MLA Chris d’Entremont (centre), his wife Anne and Barrington Municipal Councillor Jody Crook stand in the foreground as people watch the lighting of the Seal Island Light Museum on Dec. 5 as part of the Shine A Light on Women Abuse Campaign.

 

 

 

“It is sad in away we have to continue to talk about this especially so many years after École Polytechnique,” added d’Entremont. “We as community members need to work with our loved ones, our boys, our families to make sure they understand how wrong violence is and especially violence against women.

“I was sort of thinking today where does this all come from. Every day on the news we see something happening with our friends to the south of us,” he said. “Violence is something very prevalent in our society and we need to do our best as community members to continue to make sure people understand what that is.”

The Shine the Light on Woman Abuse Campaign was initiated seven years ago by the London (Ontario) Abused Women’s Shelter by encouraging local residents and business owners to decorate with or display the colour purple through the month of November. The campaign was initiated in the tri-counties for the first time this year by the Tri-Counties Women’s Center, SHYFT Youth Services and Juniper House.

“My hope is that this light will be a reminder for us to remember those 14 young who lost their lives and were killed and more importantly to be an inspiration for women in the community who are currently or have in the past experienced abuse,” said Reid, adding the light also lets victims of abuse “know that the community can come together, and work together and that we all truly want to be able to provide them with support.”

 

A Dec. 7 vigil was held in Shelburne to draw attention to the issue of violence against women.
A Dec. 7 vigil was held in Shelburne to draw attention to the issue of violence against women.

 

SHELBURNE VIGIL

 

A Dec. 7 vigil was held in Shelburne, aimed at giving a voice to all women who have been silenced by domestic violence and other types of violence.

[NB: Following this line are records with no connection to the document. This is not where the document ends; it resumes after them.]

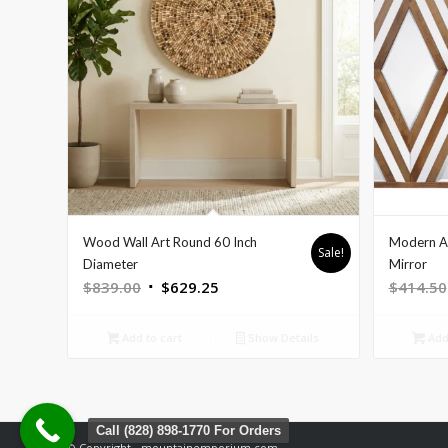
Wood Wall Art Round 60 Inch
Modern A
Sale!
Diameter
Mirror
Original
Current
$
839.00
$
629.25
$
414.50
price
price
was:
is:
Add to cart
Show Details
Add 
$839.00.
$629.25.
Call (828) 898-1770 For Orders
© Copyright - mountainemporium.com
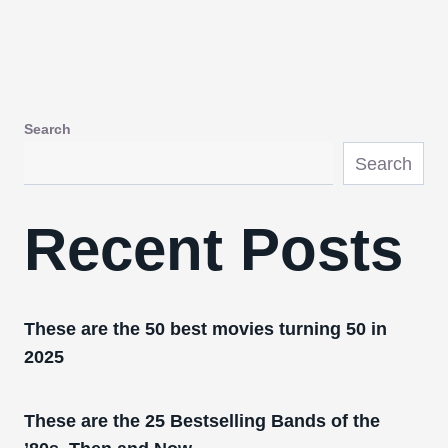
Search
Search
Recent Posts
These are the 50 best movies turning 50 in
2025
These are the 25 Bestselling Bands of the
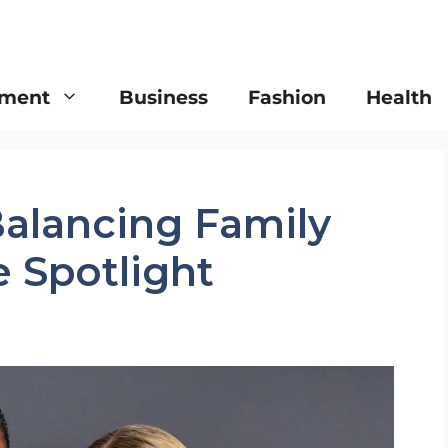
nment
Business
Fashion
Health
Balancing Family
 Spotlight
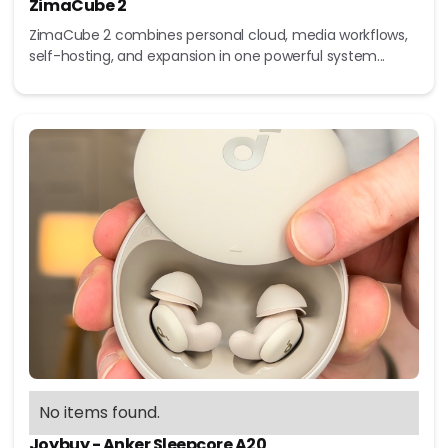
ZimaCube 2
ZimaCube 2 combines personal cloud, media workflows,
self-hosting, and expansion in one powerful system...
No items found.
Joybuy - Anker Sleepcore A20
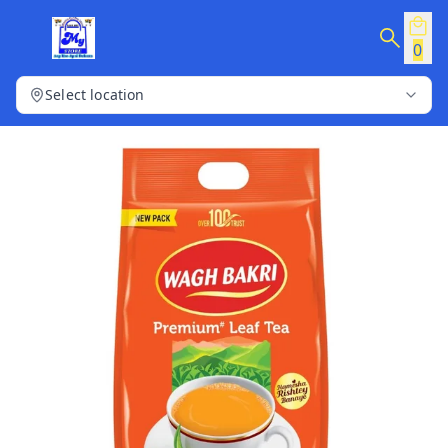
0
Select location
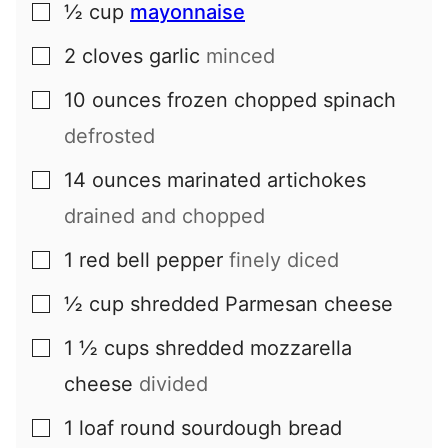
½
cup
mayonnaise
▢
2
cloves
garlic
minced
▢
10
ounces
frozen chopped spinach
▢
defrosted
14
ounces
marinated artichokes
▢
drained and chopped
1
red bell pepper
finely diced
▢
½
cup
shredded Parmesan cheese
▢
1 ½
cups
shredded mozzarella
▢
cheese
divided
1
loaf
round sourdough bread
▢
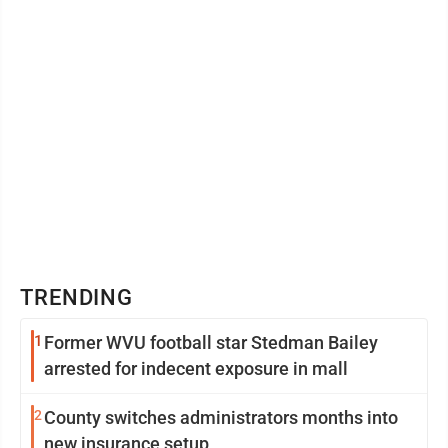
TRENDING
1
Former WVU football star Stedman Bailey
arrested for indecent exposure in mall
2
County switches administrators months into
new insurance setup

The timing of the vigil, said organizers, was poignant – coinciding around the time that vigils were held throughout the country on Dec. 6 to commemorate the 14 women killed at École Polytechnique in Montreal in 1989. And it came at a time when much attention is being focused on sexual harassment and sexual abuse with many who have been victimized taking a stand and speaking out.

This vigil aimed to bring hope and healing, and to call for an end to all forms of violence against women and girls.

 

A Dec. 7 vigil was held in Shelburne to draw attention to the issue of violence against women.
A Dec. 7 vigil was held in Shelburne to draw attention to the issue of violence against women.

 

The Mother’s Union, Parish of Christ Church in Shelburne, which is sponsoring the event. The vigil also included Silent Witness Nova Scotia. The Society for Silent Witness Nova Scotia is a group of organizations and individuals who work together to give back the voices to those who have lost their lives to domestic violence. The society’s website notes that between 1990 and 2016, there were 51 women in Nova Scotia who lost their lives to violence at the hands of their intimate partners. The society has life-size red silhouettes representing the women whose lives were ended.

 

On average a woman dies every six days in Canada from domestic violence at the hands of someone they know.